== Task prompt ==
In the records below, reproduce exactly the lines from the one containing "Homeshooting Würzburg – individuelle und" through the one containing "Только качественные товары", both included, and omit the pictures.
——————————
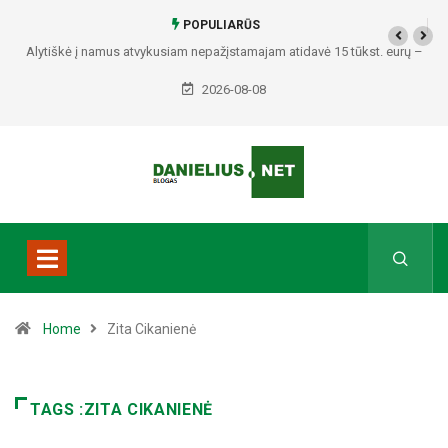
POPULIARŪS
Alytiškė į namus atvykusiam nepažįstamajam atidavė 15 tūkst. eurų –
policija pradėjo tyrimą
2026-08-08
Home
Zita Cikanienė
TAGS :ZITA CIKANIENĖ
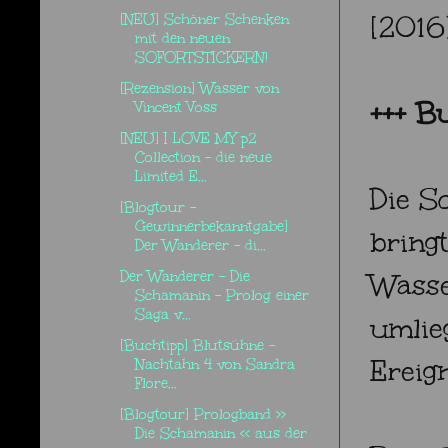
[2016]
[NEU] Schöner Schenken
mit den neuen
SOFORTSTICKERN!
[Rezension] Wasser von
+++ B
Vincent Voss
[NEU] I LOVE MY p2
Collection - die neue
Limited E...
Die S
[Blogtour -
Gewinnerbekanntgabe]
bring
Der Wanderer - di...
Der Wanderer - Die
Wasse
Schamanin - Prolog einer
Saga v...
umlie
[Buchtipp] Blutsühne -
Ereign
Nachtahn 4 von Sandra
Flore...
[Blogtour] Prologband >>
Die Schamanin << aus der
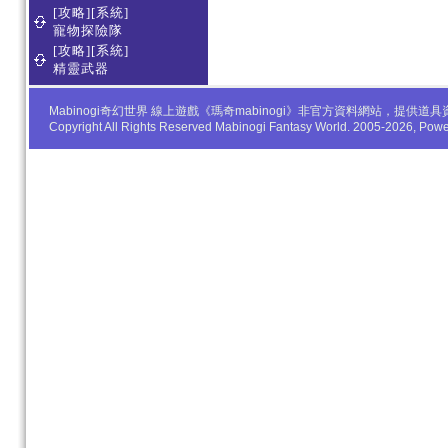
[攻略][系統]
寵物探險隊
[攻略][系統]
精靈武器
Mabinogi奇幻世界 線上遊戲《瑪奇mabinogi》非官方資料網站，
Copyright All Rights Reserved Mabinogi Fantasy World. 2005-2026, Po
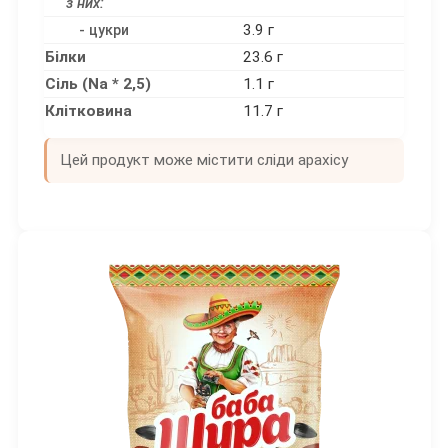
з них:
3.9 г
- цукри
Білки
23.6 г
Сіль (Na * 2,5)
1.1 г
Клітковина
11.7 г
Цей продукт може містити сліди арахісу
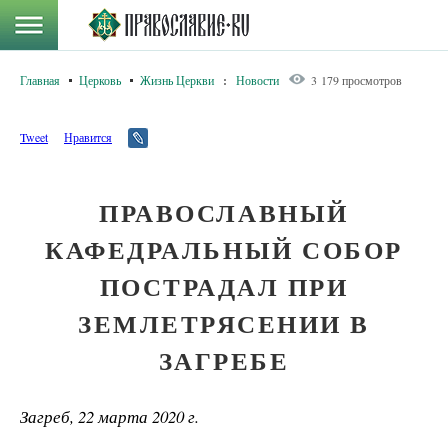
Главная
Церковь
Жизнь Церкви
:
Новости
3 179 просмотров
Tweet
Нравится
ПРАВОСЛАВНЫЙ
КАФЕДРАЛЬНЫЙ СОБОР
ПОСТРАДАЛ ПРИ
ЗЕМЛЕТРЯСЕНИИ В
ЗАГРЕБЕ
Загреб, 22 марта 2020 г.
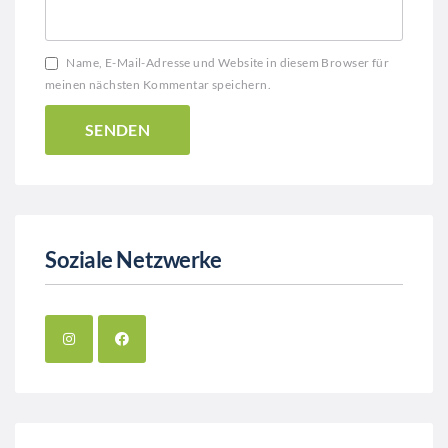
Name, E-Mail-Adresse und Website in diesem Browser für
meinen nächsten Kommentar speichern.
Soziale Netzwerke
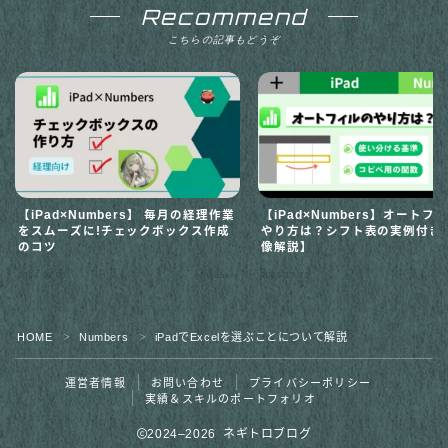
Recommend
こちらの記事もどうぞ
【iPad×Numbers】 毎月の経理作業
【iPad×Numbers】オートフ
をスムーズに!チェックボックス作成
やり方は？シフト表の実例付き
のコツ
像解説】
2024.09.05
Numbers
2025.12.21
HOME
Numbers
iPadでExcelを選ぶことについて解説
＞
＞
運営者情報
お問い合わせ
プライバシーポリシー
実績＆スキルのポートフォリオ
2024–2026 ネギトロブログ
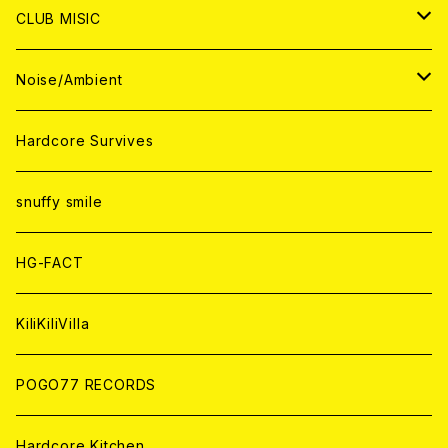
ANALOG
ANALOG
CD
CD
WORLD
JAPAN
CLUB MISIC
ANALOG
ANALOG
CD
CD
WORLD
JAPAN
Noise/Ambient
ANALOG
ANALOG
CD
CD
WORLD
JAPAN
Hardcore Survives
ANALOG
ANALOG
CD
CD
WORLD
snuffy smile
ANALOG
ANALOG
CD
HG-FACT
ANALOG
KiliKiliVilla
POGO77 RECORDS
Hardcore Kitchen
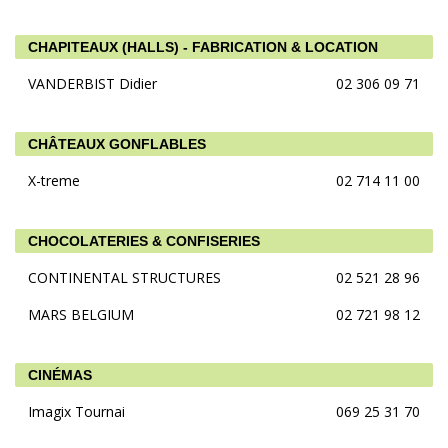
CHAPITEAUX (HALLS) - FABRICATION & LOCATION
VANDERBIST Didier
02 306 09 71
CHÂTEAUX GONFLABLES
X-treme
02 714 11 00
CHOCOLATERIES & CONFISERIES
CONTINENTAL STRUCTURES
02 521 28 96
MARS BELGIUM
02 721 98 12
CINÉMAS
Imagix Tournai
069 25 31 70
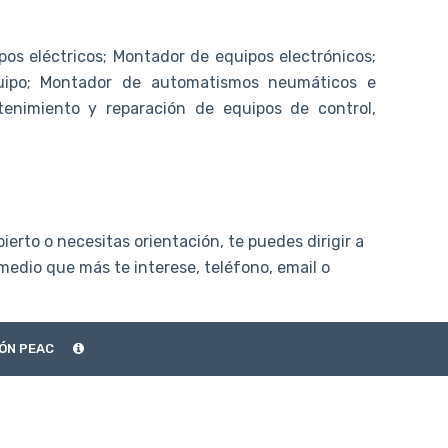
os eléctricos; Montador de equipos electrónicos;
uipo; Montador de automatismos neumáticos e
mantenimiento y reparación de equipos de control,
ierto o necesitas orientación, te puedes dirigir a
 medio que más te interese, teléfono, email o
ÓN PEAC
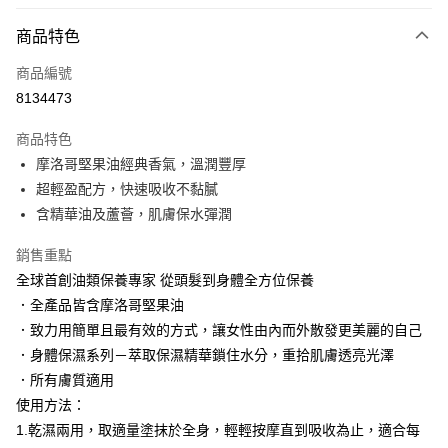
LINE Pay
商品特色
Apple Pay
商品編號
街口支付
8134473
悠遊付
商品特色
Google Pay
摩洛哥堅果油經典香氣，溫潤豐厚
AFTEE先享後付
超輕盈配方，快速吸收不黏膩
相關說明
含精華油及蘆薈，肌膚保水彈潤
【關於「AFTEE先享後付」】
AFTEE先享後付是「在收到商品之後才付款」的支付方式。 讓您購物簡單
銷售重點
運送方式
便利好安心！
全球首創油類保養專家 從頭髮到身體全方位保養
１．簡單：不需註冊會員、不需綁卡、不需儲值。
付款後全家取貨
．全產品皆含摩洛哥堅果油
２．便利：只要手機號碼，簡訊認證，即可結帳。
每筆NT$100，滿NT$3,000(含以上)免運費
３．安心：先確認商品／服務後，再付款。
．致力用簡單且最有效的方式，讓女性由內而外散發更美麗的自己
．身體保濕系列－萃取保濕精華鎖住水分，重拾肌膚透亮光澤
付款後萊爾富取貨
【「AFTEE先享後付」結帳流程】
１．於結帳方式選擇「AFTEE先享後付」後，將跳轉至「AFTEE先享後付」
．所有膚質適用
每筆NT$100，滿NT$3,000(含以上)免運費
結帳頁面，進行簡訊認證並確認金額後，即可完成結帳。
使用方法：
２．訂單成立數日內，您將收到繳費通知簡訊。
付款後7-11取貨
1.乾濕兩用，取適量塗抹於全身，輕輕按摩直到吸收為止，適合每
３．收到繳費通知簡訊後14天內，點擊此簡訊中的連結，可透過四大超商／
每筆NT$100，滿NT$3,000(含以上)免運費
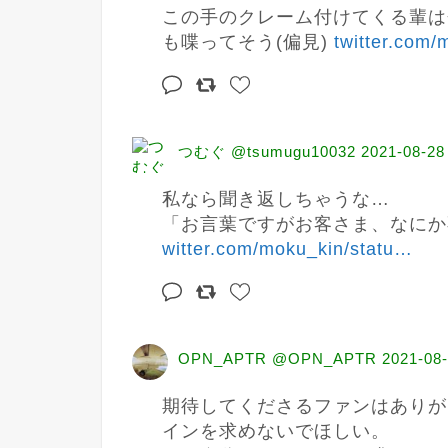
この手のクレーム付けてくる輩は
も喋ってそう(偏見) 
twitter.com/
つむぐ @tsumugu10032
2021-08-28
私なら聞き返しちゃうな…

「お言葉ですがお客さま、なにか
witter.com/moku_kin/statu
…
OPN_APTR @OPN_APTR
2021-08-
期待してくださるファンはありが
インを求めないでほしい。
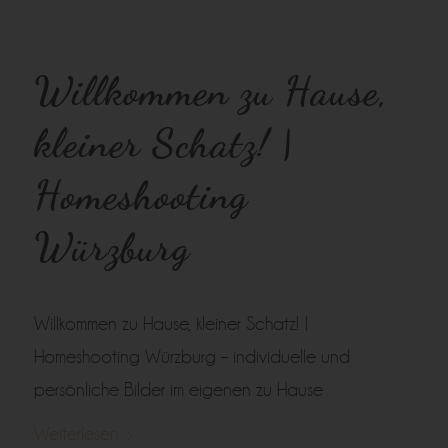
Willkommen zu Hause,
kleiner Schatz! |
Homeshooting
Würzburg
Willkommen zu Hause, kleiner Schatz! |
Homeshooting Würzburg – individuelle und
persönliche Bilder im eigenen zu Hause
Weiterlesen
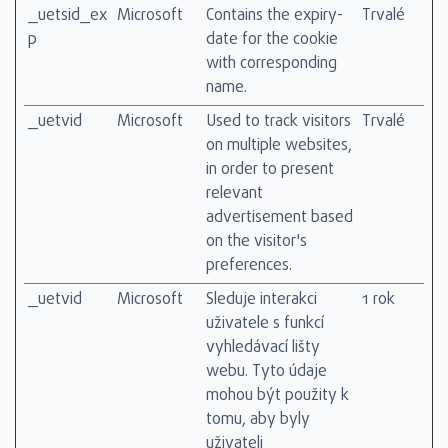
_uetsid_ex
Microsoft
Contains the expiry-
Trvalé
p
date for the cookie
with corresponding
name.
_uetvid
Microsoft
Used to track visitors
Trvalé
on multiple websites,
in order to present
relevant
advertisement based
on the visitor's
preferences.
_uetvid
Microsoft
Sleduje interakci
1 rok
uživatele s funkcí
vyhledávací lišty
webu. Tyto údaje
mohou být použity k
tomu, aby byly
uživateli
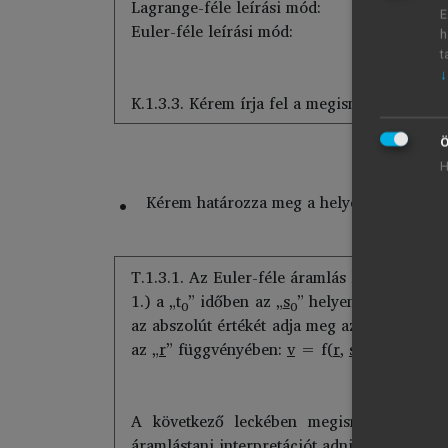
Lagrange-féle leírási mód:
E
Euler-féle leírási mód:
h
t
↓
K.1.3.3. Kérem írja fel a megismert erőtere
Ö
H
Kérem határozza meg a helyes megállapítá
T.1.3.1. Az Euler-féle áramlás leírási mód
1.) a „t
” időben az „
s
” helyen lévő folyad
0
0
az abszolút értékét adja meg az „
r
” hely és 
az „
r
” függvényében:
v
= f(
r
,
s
); 4.) a fol
0
A következő leckében megismerjük, illetv
áramlástani interpretációt adni.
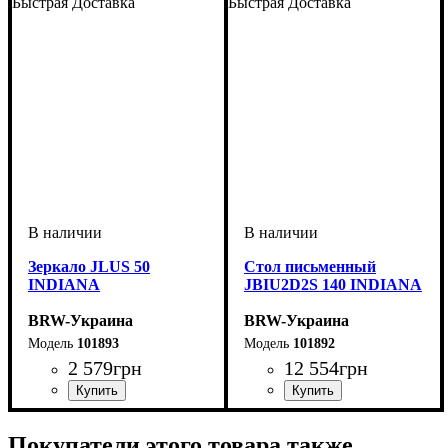
Быстрая Доставка
Быстрая Доставка
Зеркало JLUS 50
Стол письменный
INDIANA
JBIU2D2S 140 INDIANA
BRW-Украина
BRW-Украина
101893
101892
2 579
грн
12 554
грн
ширина, мм
высота, мм
глубина, мм
: 1000
: 500
: 25
ширина, мм
высота, мм
глубина, мм
: 780
: 1400
: 650
Покупатели этого товара также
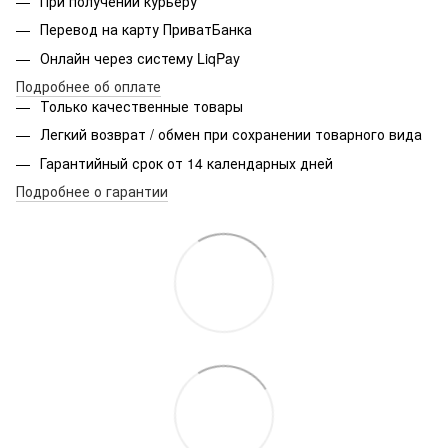
При получении курьеру
Перевод на карту ПриватБанка
Онлайн через систему LiqPay
Подробнее об оплате
Только качественные товары
Легкий возврат / обмен при сохранении товарного вида
Гарантийный срок от 14 календарных дней
Подробнее о гарантии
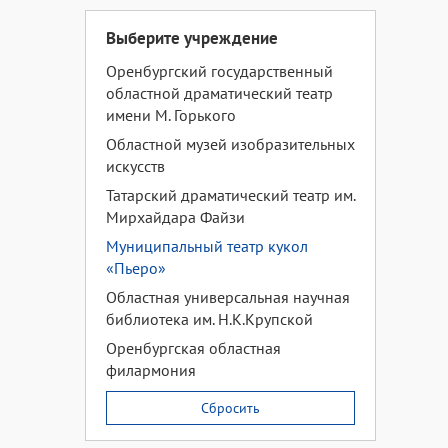
Выберите учреждение
Оренбургский государственный
областной драматический театр
имени М. Горького
Областной музей изобразительных
искусств
Татарский драматический театр им.
Мирхайдара Файзи
Муниципальный театр кукол
«Пьеро»
Областная универсальная научная
библиотека им. Н.К.Крупской
Оренбургская областная
филармония
Сбросить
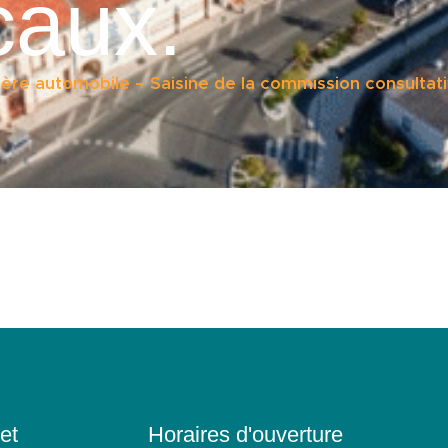
caux.
ère automobile – Saisine de la commission consultati
et
Horaires d'ouverture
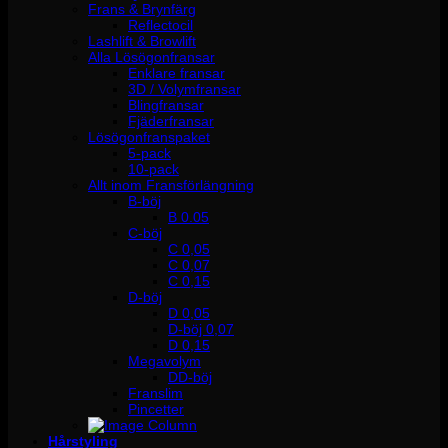
Frans & Brynfärg
Reflectocil
Lashlift & Browlift
Alla Lösögonfransar
Enklare fransar
3D / Volymfransar
Blingfransar
Fjäderfransar
Lösögonfranspaket
5-pack
10-pack
Allt inom Fransförlängning
B-böj
B 0.05
C-böj
C 0,05
C 0,07
C 0,15
D-böj
D 0,05
D-böj 0,07
D 0,15
Megavolym
DD-böj
Franslim
Pincetter
Hårstyling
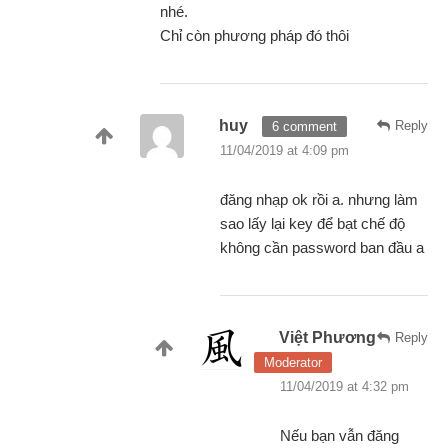
nhé.
Chỉ còn phương pháp đó thôi
huy
Reply
6 comment
11/04/2019 at 4:09 pm
đăng nhạp ok rồi a. nhưng làm
sao lấy lại key để bạt chế độ
không cần password ban đầu a
Việt Phương
Reply
Moderator
11/04/2019 at 4:32 pm
Nếu bạn vẫn đăng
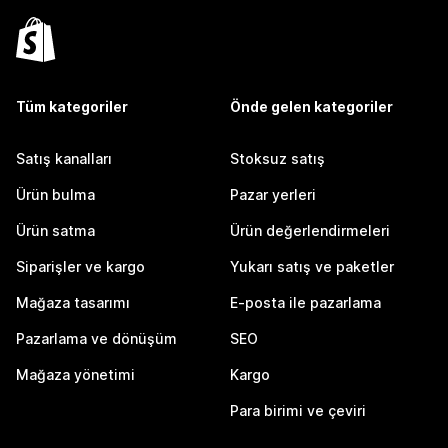
Tüm kategoriler
Önde gelen kategoriler
Satış kanalları
Stoksuz satış
Ürün bulma
Pazar yerleri
Ürün satma
Ürün değerlendirmeleri
Siparişler ve kargo
Yukarı satış ve paketler
Mağaza tasarımı
E-posta ile pazarlama
Pazarlama ve dönüşüm
SEO
Mağaza yönetimi
Kargo
Para birimi ve çeviri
——————————
== Exercise output ==
Homeshooting Würzburg – individuelle und
persönliche Bilder im eigenen zu Hause
Weiterlesen
_uetsid_ex
Microsoft
Contains the expiry-
Trvalé
p
date for the cookie
with corresponding
name.
_uetvid
Microsoft
Used to track visitors
Trvalé
on multiple websites,
in order to present
relevant
advertisement based
on the visitor's
preferences.
_uetvid
Microsoft
Sleduje interakci
1 rok
uživatele s funkcí
vyhledávací lišty
webu. Tyto údaje
mohou být použity k
tomu, aby byly
uživateli
Lagrange-féle leírási mód:
E
Euler-féle leírási mód:
h
t
↓
K.1.3.3. Kérem írja fel a megismert erőtere
Ö
H
Kérem határozza meg a helyes megállapítá
T.1.3.1. Az Euler-féle áramlás leírási mód
1.) a „t
” időben az „
s
” helyen lévő folyad
0
0
az abszolút értékét adja meg az „
r
” hely és 
az „
r
” függvényében:
v
= f(
r
,
s
); 4.) a fol
0
A következő leckében megismerjük, illetv
áramlástani interpretációt adni.
Быстрая Доставка
Быстрая Доставка
Зеркало JLUS 50
Стол письменный
INDIANA
JBIU2D2S 140 INDIANA
BRW-Украина
BRW-Украина
101893
101892
2 579
грн
12 554
грн
ширина, мм
высота, мм
глубина, мм
: 1000
: 500
: 25
ширина, мм
высота, мм
глубина, мм
: 780
: 1400
: 650
Покупатели этого товара также
При получении курьеру
Перевод на карту ПриватБанка
Онлайн через систему LiqPay
Подробнее об оплате
Только качественные товары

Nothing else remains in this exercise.